Mr. STONE: (As Kyle) This isn't funny, AIDS isn't funny, dying isn't funny, so shut the (bleep) up.

Mr. PARKER: (As Eric Cartman) Well, excuse me, Kyle, for trying to keep some optimism, you know. You know, sometimes when things seem their darkest, you just need to try and stay HIV positive. But if you want to be so HIV negative all the time...

Mr. STONE: (As Kyle) Knock it off right now. This isn't funny at all.

Mr. PARKER: (As Eric Cartman) Are you sure?

Mr. STONE: (As Kyle) Yes.

Mr. PARKER: (As Eric Cartman) Are you HIV positive?

(Soundbite of punching and groaning)

ROVNER: But giving his best friend HIV isn't even close to the worst thing Cartman has done on the show. Parker says that probably goes back to an episode from 2001 when Cartman actually ground up a rival's recently deceased parents and served them to him in a bowl of chili. Parker said there was some serious debate in the writers' room about whether that was a going a step too far, even for Cartman, the show's unquestioned villain.

Mr. PARKER: We had that idea and we thought it was really funny, but then we're like, all right, well, we're obvious - we're setting a new bar now, you know. And, there was a big thing, you know, we're like, okay, well he can't kill - we don't want to make him a murderer, but you can obviously see how if they were going to be dead, you know, then he could feed them and so we debated it for a long time and then we did - and there was a definitely a rad - there was some people who were big Cartman fans. They're like he wouldn't do - that's crossing the line, that's crossing the line. And then there were other people going that's awesome because no other show would have done that and so...

ROVNER: But in recent years, Parker says, he and Stone have probed a little deeper into what or who has made Cartman what he is and have decided it's his mother.

Mr. PARKER: It sort of became obvious to us in, you know, we always had this thing where Cartman's mother was so sweet. She was the one that was just overly sweet to him and giving him whatever he wanted, and especially, you know, we came out to L.A. and we started to meet people out here and I don't know if it's worse in L.A. than most places in the country, I hope so. But in L.A. we were starting to meet so many parents who were just so desperately trying to be friends to their kids, you know, and it was the thing we really picked up on, you know, was just like these are making these really evil kids, you know.

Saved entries

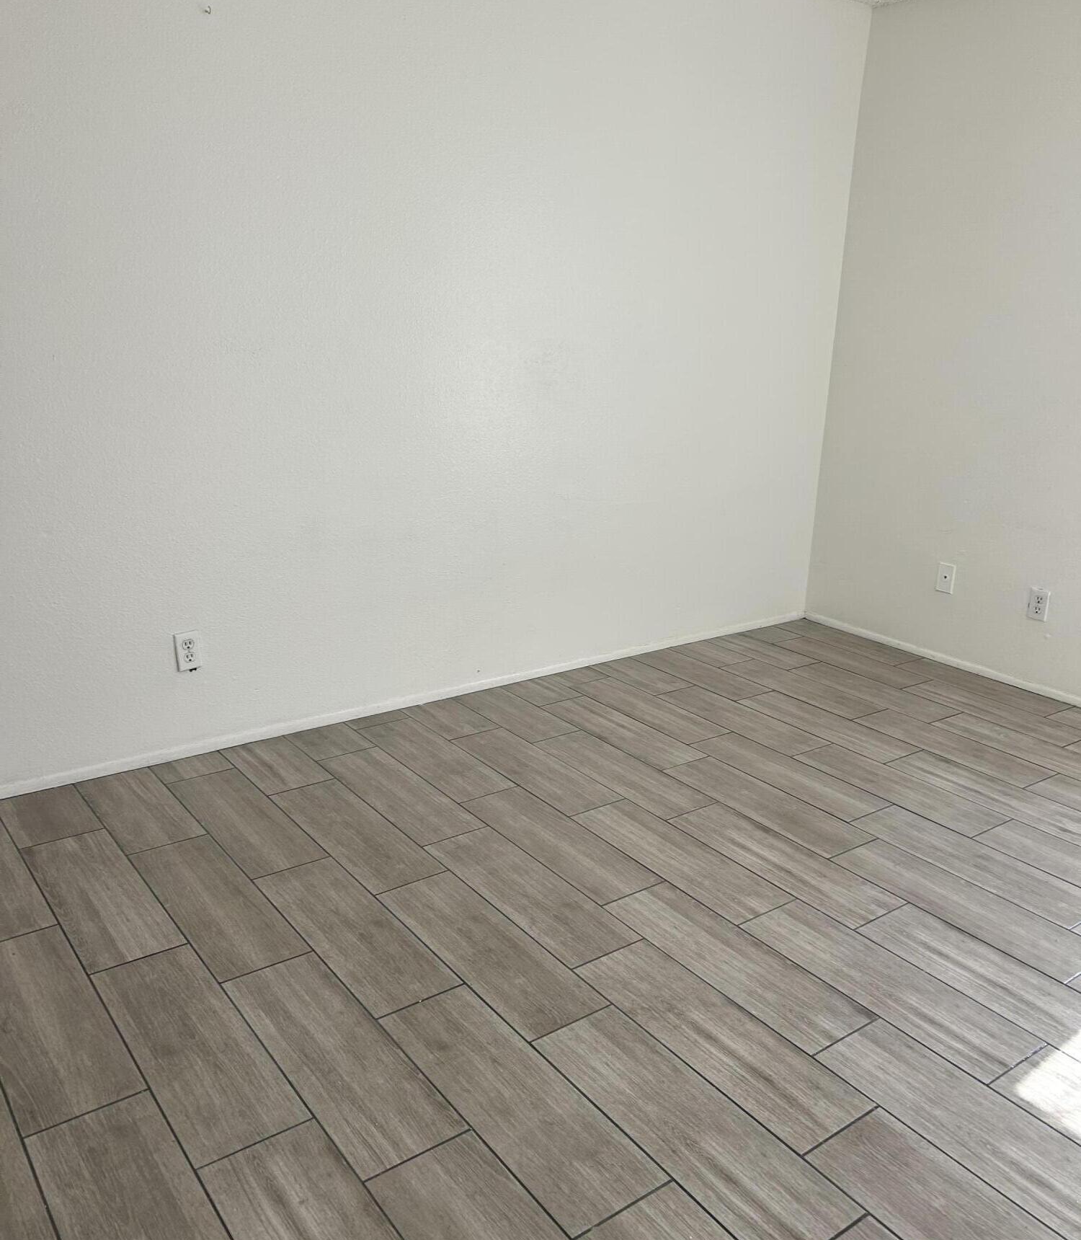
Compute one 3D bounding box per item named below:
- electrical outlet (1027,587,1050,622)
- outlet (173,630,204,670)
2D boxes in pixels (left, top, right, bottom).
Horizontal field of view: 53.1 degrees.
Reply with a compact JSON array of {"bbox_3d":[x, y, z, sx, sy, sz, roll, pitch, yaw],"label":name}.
[{"bbox_3d":[1.803,-0.057,3.928,0.010,0.115,0.071,-11,21,-35],"label":"electrical outlet"},{"bbox_3d":[-1.020,0.090,3.138,0.071,0.115,0.010,-11,21,-35],"label":"outlet"}]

▶ ASSIGNMENT 1
Give the South Park transcript again from "Mr. STONE: (As Kyle) This" to "you HIV positive?", changing "optimism" to "hope".
▶ ASSIGNMENT 2
In the South Park transcript, shorten the paragraph that begins "But giving his best friend HIV" while keeping its main facts.
▶ ASSIGNMENT 3
Carry on the South Park transcript past its last line.

▶ ANSWER 1
Mr. STONE: (As Kyle) This isn't funny, AIDS isn't funny, dying isn't funny, so shut the (bleep) up.

Mr. PARKER: (As Eric Cartman) Well, excuse me, Kyle, for trying to keep some hope, you know. You know, sometimes when things seem their darkest, you just need to try and stay HIV positive. But if you want to be so HIV negative all the time...

Mr. STONE: (As Kyle) Knock it off right now. This isn't funny at all.

Mr. PARKER: (As Eric Cartman) Are you sure?

Mr. STONE: (As Kyle) Yes.

Mr. PARKER: (As Eric Cartman) Are you HIV positive?

▶ ANSWER 2
Giving his best friend HIV is far from Cartman's worst act on the show. Parker says the worst probably came in a 2001 episode, when Cartman ground up a rival's recently deceased parents and served them to him in chili. The writers seriously debated whether that went too far, even for the show's unquestioned villain.

▶ ANSWER 3
ROVNER: Which led them to pen an episode in which Cartman's mother brings in Cesar Millan, also known as the Dog Whisperer. The real-life Millan trains owners to be dominant pack leaders to their dogs. Here he tries to help Mrs. Cartman bring her son to heel.

(Soundbite of TV show "South Park")

Unidentified Voice Talent: (As Cesar Millan): Okay, let me show you how to express the dominant energy. What I've done is I've brought over some Kentucky Fried Chicken.

Mr. PARKER: (As Eric Cartman) Ooh, Colonel?

Unidentified Voice Talent: (As Cesar Millan): I am going to eat first because that is what is the pack leader does.

Mr. PARKER: (As Eric Cartman) Get - give me the chicken, give me some chicken. What are you doing? I want chicken. Give me some (bleep) chicken.

Unidentified Voice Talent: (As Cesar Millan): I am not going to acknowledge the child's attempt at aggressive dominant behavior. Now you eat the chicken.

Mr. PARKER: (As Eric Cartman) Ma, give me - give me some chicken. I want some chicken, Mom.

Unidentified Voice Talent: (As Cesar Millan): We won't reward him until he's in a calm submissive behavior.

Mr. PARKER: (As Eric Cartman) (Bleep) damn it, I am not a dog.

ROVNER: Of course in the end the Dog Whisperer leaves and Cartman reverts to his old self. The do-anything, say-anything walking Id that he is. Trey Parker says he really wouldn't have it any other way.

Mr. PARKER: He is basically the dark side of everyone, and I think everyone has got a little Cartman in them. (Laughs) And I think it's, you know, you need a little Cartman in you once in a while.

ROVNER: Or at least once a week.

Julie Rovner, NPR News.

ROVNER: What profession would you not like to do when you grow up?

Mr. PARKER: (As Eric Cartman) Probably be an interviewer actually.

ROVNER: Okay. I'll take that in the way I'm sure it was intended.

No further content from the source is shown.